Prezado Fernando Barros, parabéns pelas suas palavras. Mas vamos aguardar o momento certo para mostrar o que realmente está acontecendo no Brasil. Veja  que, do lado do produtor, a próxima safra deverá girar em torno de 45 mi de sacas. Entretanto, analistas de produção que não deixam o ar condicionado, falam em 55 mi de sacas. Uma pequena parte dos produtores já não acreditam mais neles. E futuramente, poucos acreditarão! 2012 dirá.
GINOAZZOLINI NETO
GINOAZZOLINI NETO

LONDRINA - PARANÁ - PRODUÇÃO DE CAFÉ

EM 26/12/2011

Preciso como sempre. Faz 30 anos que estamos neste negócio e é sempre assim: preço bom, insumos caros, financiamentos raros e comercialização desestruturada. Preço ruim, dívida se acumulando, financiamentos tipo esmola e exploração no momento da venda. Se um dia, alguma autoridade cafeeira se dignasse a visitar uma propriedade in loco e ver o que acontece numa lavoura de café, talvez o ambiente melhorasse. No conforto do ar condicionado ficamos sempre na mão dos que não tem nenhum compromisso com a atividade.
Christina Valle
CHRISTINA VALLE

GUARANÉSIA - MINAS GERAIS - PRODUÇÃO DE CAFÉ

EM 23/12/2011

Entra ano sai ano, a cafeicultura fica esperando dias melhores.
Fernando Sousa Barros, concordamos com suas colocações, quem sabe de tanto mostrar o caminho, as pessoas que decidem encontrem o rumo correto.

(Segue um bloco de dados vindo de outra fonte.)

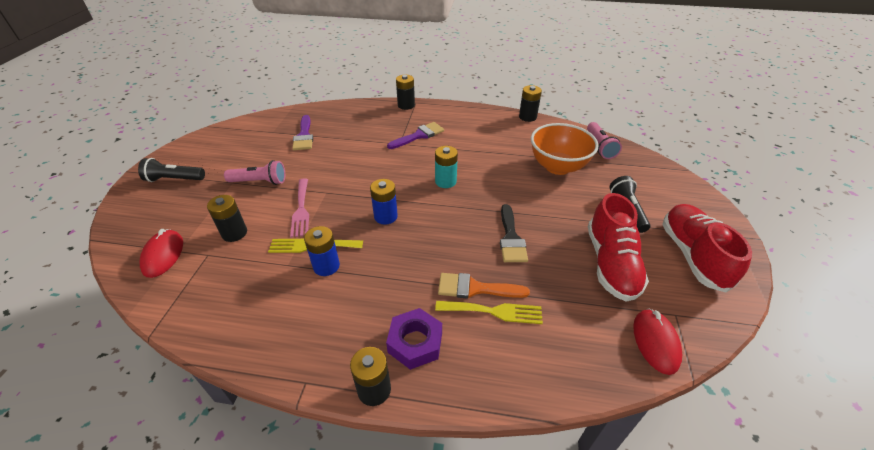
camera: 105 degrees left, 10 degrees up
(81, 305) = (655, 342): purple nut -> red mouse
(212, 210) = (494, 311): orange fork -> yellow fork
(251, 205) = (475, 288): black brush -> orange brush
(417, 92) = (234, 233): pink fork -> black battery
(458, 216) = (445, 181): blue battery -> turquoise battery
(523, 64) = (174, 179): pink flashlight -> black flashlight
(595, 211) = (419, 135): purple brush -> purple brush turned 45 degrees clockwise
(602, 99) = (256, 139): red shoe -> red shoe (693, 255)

Christina Valle, Guaranesia/Minas Gerais
normando costantini
NORMANDO COSTANTINI

ORLÂNDIA - SÃO PAULO

EM 22/12/2011

Com poucas palavras e muita propriedade, Fernando Barros mostrou a situação dos cafeicultures no Brasil-Parabens !
FLAVIO LEITE RIBEIRO
FLAVIO LEITE RIBEIRO

GUAXUPÉ - MINAS GERAIS - PRODUÇÃO DE LEITE

EM 19/12/2011

Existe a expressão de que um ano o pé de café veste o dono e outro o dono veste o café.

Em outro trocadilho estamos vendendo o almoço para comprar a janta sempre na expectativa de bons preços. Porem  estamos enfrentando adversidades climáticas que vão colocar os estoques a prova. Realmente teremos que ter bons preços a frente para seguirmos na atividade.
Anderson Moura de Andrade
ANDERSON MOURA DE ANDRADE

INHAPIM - MINAS GERAIS - PROFISSIONAIS DE CIÊNCIAS AGRÁRIAS

EM 19/12/2011

Com certeza nós que trabalhamos com extensão rural de vemos ficar de olho nesses tipos de pessoas que não veem o nosso produtor, o trabalho que teve para chega onde ele chegou.